The problem, staff say, is directly linked to unemployment.
"The ones who are appearing in our clinic are more and more often those people who felt fine a couple of years ago, but after they lost their jobs they couldn't get back on their feet," said the clinic's head nurse Eha Rumberg. "These are young people in the prime of their lives."
Estonia's health care system provides free insurance to residents receiving unemployment benefits from the Unemployment Insurance Fund. Once those benefits run out, an unemployed person can apply for additional state support, which would also entitle them to medical coverage.
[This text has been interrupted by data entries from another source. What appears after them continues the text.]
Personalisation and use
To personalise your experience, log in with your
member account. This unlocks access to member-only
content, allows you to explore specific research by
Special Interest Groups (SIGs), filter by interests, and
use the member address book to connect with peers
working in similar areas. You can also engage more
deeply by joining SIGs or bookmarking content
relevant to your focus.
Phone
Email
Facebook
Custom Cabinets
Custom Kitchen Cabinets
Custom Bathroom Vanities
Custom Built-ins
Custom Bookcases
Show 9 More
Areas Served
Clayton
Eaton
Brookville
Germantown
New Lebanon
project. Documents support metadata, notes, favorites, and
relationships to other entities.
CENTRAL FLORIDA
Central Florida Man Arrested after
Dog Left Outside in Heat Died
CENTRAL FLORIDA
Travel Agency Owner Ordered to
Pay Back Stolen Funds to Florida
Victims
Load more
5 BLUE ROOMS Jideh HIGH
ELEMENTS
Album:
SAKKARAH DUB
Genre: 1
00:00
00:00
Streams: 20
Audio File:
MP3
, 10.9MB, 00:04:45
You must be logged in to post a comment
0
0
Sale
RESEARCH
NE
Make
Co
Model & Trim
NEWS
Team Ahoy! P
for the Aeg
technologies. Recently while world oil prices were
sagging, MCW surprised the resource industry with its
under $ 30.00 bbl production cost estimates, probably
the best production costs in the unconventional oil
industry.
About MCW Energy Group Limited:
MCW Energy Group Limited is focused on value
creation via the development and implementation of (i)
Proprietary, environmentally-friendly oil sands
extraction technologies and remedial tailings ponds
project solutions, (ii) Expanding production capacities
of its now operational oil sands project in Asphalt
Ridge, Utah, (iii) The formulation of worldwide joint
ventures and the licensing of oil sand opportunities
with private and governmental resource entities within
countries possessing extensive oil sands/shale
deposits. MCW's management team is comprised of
However, due to the small size of the payout and the bureaucracy involved, many simply don't bother.
The nation's unemployment figure, which was 13.3 percent in the second quarter of the year, saw a swelling in the portion of very long-term unemployed – those without work for two years or longer. They made up a full 31 percent, or nearly a third of all jobless.
Statistics Estonia does not have recent statistics on the number of those without health insurance, rus.err.ee reported, but compared to 53,170 uninsured in 2007, the figure stood at about 84,000, or 6.3 percent of the population, at the end of 2010.